Dataset entries:
────────────────────────────────────────

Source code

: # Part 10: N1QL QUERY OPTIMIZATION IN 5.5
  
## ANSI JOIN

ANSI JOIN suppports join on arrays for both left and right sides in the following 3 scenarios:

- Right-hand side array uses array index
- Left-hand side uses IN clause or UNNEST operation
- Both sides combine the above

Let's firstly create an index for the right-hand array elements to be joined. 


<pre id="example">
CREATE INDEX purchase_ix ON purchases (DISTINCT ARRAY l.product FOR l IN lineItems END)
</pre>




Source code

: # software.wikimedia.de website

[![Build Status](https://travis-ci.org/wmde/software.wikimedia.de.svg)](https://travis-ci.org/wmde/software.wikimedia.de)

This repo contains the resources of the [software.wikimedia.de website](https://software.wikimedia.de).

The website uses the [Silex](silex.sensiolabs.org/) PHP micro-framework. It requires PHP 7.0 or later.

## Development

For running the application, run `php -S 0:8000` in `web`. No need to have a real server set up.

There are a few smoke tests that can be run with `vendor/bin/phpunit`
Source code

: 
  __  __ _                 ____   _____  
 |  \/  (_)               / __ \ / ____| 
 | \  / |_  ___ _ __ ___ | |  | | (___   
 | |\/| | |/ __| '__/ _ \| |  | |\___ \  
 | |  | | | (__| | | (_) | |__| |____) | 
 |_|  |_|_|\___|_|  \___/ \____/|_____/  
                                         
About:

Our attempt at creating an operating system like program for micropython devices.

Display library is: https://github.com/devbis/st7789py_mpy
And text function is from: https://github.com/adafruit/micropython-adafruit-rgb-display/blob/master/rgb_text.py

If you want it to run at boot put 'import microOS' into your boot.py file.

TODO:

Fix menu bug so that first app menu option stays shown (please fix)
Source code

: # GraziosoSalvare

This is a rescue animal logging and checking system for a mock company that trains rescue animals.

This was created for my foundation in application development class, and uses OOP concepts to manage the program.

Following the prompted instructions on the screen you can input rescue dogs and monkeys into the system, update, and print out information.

────────────────────────────────────────

- **EXERCISE GOAL**
Each record shown above is to be given again exactly.

- **PROBLEM SOLUTION**
Source code

: # Part 10: N1QL QUERY OPTIMIZATION IN 5.5
  
## ANSI JOIN

ANSI JOIN suppports join on arrays for both left and right sides in the following 3 scenarios:

- Right-hand side array uses array index
- Left-hand side uses IN clause or UNNEST operation
- Both sides combine the above

Let's firstly create an index for the right-hand array elements to be joined. 


<pre id="example">
CREATE INDEX purchase_ix ON purchases (DISTINCT ARRAY l.product FOR l IN lineItems END)
</pre>




Source code

: # software.wikimedia.de website

[![Build Status](https://travis-ci.org/wmde/software.wikimedia.de.svg)](https://travis-ci.org/wmde/software.wikimedia.de)

This repo contains the resources of the [software.wikimedia.de website](https://software.wikimedia.de).

The website uses the [Silex](silex.sensiolabs.org/) PHP micro-framework. It requires PHP 7.0 or later.

## Development

For running the application, run `php -S 0:8000` in `web`. No need to have a real server set up.

There are a few smoke tests that can be run with `vendor/bin/phpunit`
Source code

: 
  __  __ _                 ____   _____  
 |  \/  (_)               / __ \ / ____| 
 | \  / |_  ___ _ __ ___ | |  | | (___   
 | |\/| | |/ __| '__/ _ \| |  | |\___ \  
 | |  | | | (__| | | (_) | |__| |____) | 
 |_|  |_|_|\___|_|  \___/ \____/|_____/  
                                         
About:

Our attempt at creating an operating system like program for micropython devices.

Display library is: https://github.com/devbis/st7789py_mpy
And text function is from: https://github.com/adafruit/micropython-adafruit-rgb-display/blob/master/rgb_text.py

If you want it to run at boot put 'import microOS' into your boot.py file.

TODO:

Fix menu bug so that first app menu option stays shown (please fix)
Source code

: # GraziosoSalvare

This is a rescue animal logging and checking system for a mock company that trains rescue animals.

This was created for my foundation in application development class, and uses OOP concepts to manage the program.

Following the prompted instructions on the screen you can input rescue dogs and monkeys into the system, update, and print out information.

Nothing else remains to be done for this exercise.